• Set problem 1:
In the passage on RSA 616:9, reproduce word for word the text between "RSA 616:9 contains" and "724, 729 (1986).", inclusive.
• Set problem 2:
According to the passage on RSA 616:9, how long is the period of limitation that the statute sets?
• Set problem 3:
Summarize the passage on RSA 616:9 in two sentences.

RSA 616:9 contains the sweeping statement that its two-year period of limitation applies to "[a]ll suits . . . founded upon any penal statute for penalties or forfeitures . . ." (emphasis added). If this statement is clear and unambiguous, the Court will not resort to an inspection of the statute's legislative history in an effort to ascertain the meaning of the words, see State v. Hart, No. 86-467, Slip op. at 2 (N.H. March 10, 1988); In re Richard M., 127 N.H. 12, 17 (1985). Rather, the Court will accept the plain import of the words, and apply the statute as written. See Concord Steam Corp. v. City of Concord, 128 N.H. 724, 729 (1986).

Stored data entries

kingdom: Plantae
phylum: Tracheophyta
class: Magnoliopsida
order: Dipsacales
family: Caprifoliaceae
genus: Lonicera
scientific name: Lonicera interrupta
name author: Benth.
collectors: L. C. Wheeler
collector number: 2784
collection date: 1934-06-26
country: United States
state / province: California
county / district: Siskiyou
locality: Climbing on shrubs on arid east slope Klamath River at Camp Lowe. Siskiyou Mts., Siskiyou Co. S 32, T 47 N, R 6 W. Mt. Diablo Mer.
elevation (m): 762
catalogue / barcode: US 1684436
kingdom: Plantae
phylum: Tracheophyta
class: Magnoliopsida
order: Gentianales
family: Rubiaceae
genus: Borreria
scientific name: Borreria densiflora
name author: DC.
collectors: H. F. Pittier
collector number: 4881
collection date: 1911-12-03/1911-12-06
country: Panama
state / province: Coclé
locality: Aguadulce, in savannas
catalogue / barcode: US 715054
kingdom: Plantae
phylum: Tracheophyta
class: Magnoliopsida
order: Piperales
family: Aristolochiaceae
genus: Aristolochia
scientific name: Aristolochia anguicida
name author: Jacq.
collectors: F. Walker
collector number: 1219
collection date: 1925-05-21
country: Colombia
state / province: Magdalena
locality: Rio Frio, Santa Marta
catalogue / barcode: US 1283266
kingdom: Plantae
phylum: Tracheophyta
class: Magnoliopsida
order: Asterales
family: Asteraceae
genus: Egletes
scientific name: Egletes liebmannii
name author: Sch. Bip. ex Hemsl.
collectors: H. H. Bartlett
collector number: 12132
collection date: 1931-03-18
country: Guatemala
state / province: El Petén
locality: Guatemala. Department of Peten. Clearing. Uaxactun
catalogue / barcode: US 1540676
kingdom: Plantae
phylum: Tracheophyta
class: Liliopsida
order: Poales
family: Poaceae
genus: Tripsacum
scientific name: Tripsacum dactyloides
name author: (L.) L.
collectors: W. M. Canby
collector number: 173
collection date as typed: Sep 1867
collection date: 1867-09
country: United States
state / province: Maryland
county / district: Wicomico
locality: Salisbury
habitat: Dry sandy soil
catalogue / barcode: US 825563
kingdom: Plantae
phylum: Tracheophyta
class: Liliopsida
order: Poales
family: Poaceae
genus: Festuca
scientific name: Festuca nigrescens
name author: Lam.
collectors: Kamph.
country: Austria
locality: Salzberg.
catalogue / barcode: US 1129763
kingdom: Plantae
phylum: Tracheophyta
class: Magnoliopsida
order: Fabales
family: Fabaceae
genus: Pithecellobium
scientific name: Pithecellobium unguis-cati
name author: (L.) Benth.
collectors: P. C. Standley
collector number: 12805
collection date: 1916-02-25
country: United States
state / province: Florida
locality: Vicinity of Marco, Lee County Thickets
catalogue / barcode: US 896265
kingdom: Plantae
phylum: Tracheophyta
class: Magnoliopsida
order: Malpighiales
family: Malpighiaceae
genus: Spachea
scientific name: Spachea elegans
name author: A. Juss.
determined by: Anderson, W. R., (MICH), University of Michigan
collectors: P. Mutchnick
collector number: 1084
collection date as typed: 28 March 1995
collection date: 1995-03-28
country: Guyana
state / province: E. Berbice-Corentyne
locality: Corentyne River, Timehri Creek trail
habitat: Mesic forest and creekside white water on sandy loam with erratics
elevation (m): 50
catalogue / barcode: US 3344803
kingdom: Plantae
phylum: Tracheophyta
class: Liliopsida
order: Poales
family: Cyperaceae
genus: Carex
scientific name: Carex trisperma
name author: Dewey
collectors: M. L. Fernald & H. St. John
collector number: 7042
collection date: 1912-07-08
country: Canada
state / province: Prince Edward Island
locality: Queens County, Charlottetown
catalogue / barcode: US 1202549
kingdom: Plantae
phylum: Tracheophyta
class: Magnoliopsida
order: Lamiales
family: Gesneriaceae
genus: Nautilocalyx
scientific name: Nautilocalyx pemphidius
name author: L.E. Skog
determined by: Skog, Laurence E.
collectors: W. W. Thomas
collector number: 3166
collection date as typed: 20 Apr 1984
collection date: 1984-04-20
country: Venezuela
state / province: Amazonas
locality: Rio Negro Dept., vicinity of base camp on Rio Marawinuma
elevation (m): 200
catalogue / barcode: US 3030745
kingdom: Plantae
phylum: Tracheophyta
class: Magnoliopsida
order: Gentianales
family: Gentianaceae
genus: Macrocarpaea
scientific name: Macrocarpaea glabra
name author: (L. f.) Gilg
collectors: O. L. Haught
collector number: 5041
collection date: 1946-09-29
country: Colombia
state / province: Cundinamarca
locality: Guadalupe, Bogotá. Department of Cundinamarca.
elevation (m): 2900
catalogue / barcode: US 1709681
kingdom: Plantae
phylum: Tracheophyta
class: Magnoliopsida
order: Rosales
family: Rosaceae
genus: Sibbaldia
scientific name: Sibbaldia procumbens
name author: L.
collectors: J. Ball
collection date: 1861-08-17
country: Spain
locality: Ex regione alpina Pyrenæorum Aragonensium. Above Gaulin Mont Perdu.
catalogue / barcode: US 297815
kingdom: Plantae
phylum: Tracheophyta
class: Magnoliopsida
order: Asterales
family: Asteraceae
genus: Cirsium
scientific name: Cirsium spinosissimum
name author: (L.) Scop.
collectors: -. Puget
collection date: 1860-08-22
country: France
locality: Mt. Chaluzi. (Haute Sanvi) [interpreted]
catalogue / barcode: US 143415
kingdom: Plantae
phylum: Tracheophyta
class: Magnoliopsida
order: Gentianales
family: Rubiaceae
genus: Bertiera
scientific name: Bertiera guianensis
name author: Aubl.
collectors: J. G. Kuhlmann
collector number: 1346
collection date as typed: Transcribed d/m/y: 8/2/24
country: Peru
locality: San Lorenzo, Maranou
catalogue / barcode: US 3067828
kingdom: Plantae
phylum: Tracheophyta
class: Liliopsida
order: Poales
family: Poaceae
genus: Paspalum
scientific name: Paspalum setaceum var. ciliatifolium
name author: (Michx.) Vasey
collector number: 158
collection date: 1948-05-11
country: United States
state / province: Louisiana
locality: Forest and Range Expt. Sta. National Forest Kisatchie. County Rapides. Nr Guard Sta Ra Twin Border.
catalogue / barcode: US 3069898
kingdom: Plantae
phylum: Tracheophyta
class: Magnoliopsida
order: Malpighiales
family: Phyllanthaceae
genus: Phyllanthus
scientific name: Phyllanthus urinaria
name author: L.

• Full response 1:
RSA 616:9 contains the sweeping statement that its two-year period of limitation applies to "[a]ll suits . . . founded upon any penal statute for penalties or forfeitures . . ." (emphasis added). If this statement is clear and unambiguous, the Court will not resort to an inspection of the statute's legislative history in an effort to ascertain the meaning of the words, see State v. Hart, No. 86-467, Slip op. at 2 (N.H. March 10, 1988); In re Richard M., 127 N.H. 12, 17 (1985). Rather, the Court will accept the plain import of the words, and apply the statute as written. See Concord Steam Corp. v. City of Concord, 128 N.H. 724, 729 (1986).

• Full response 2:
Two years.

• Full response 3:
RSA 616:9 states that its two-year period of limitation applies to all suits founded upon any penal statute for penalties or forfeitures. If that statement is clear and unambiguous, the Court will not examine the statute's legislative history but will accept the plain import of the words and apply the statute as written.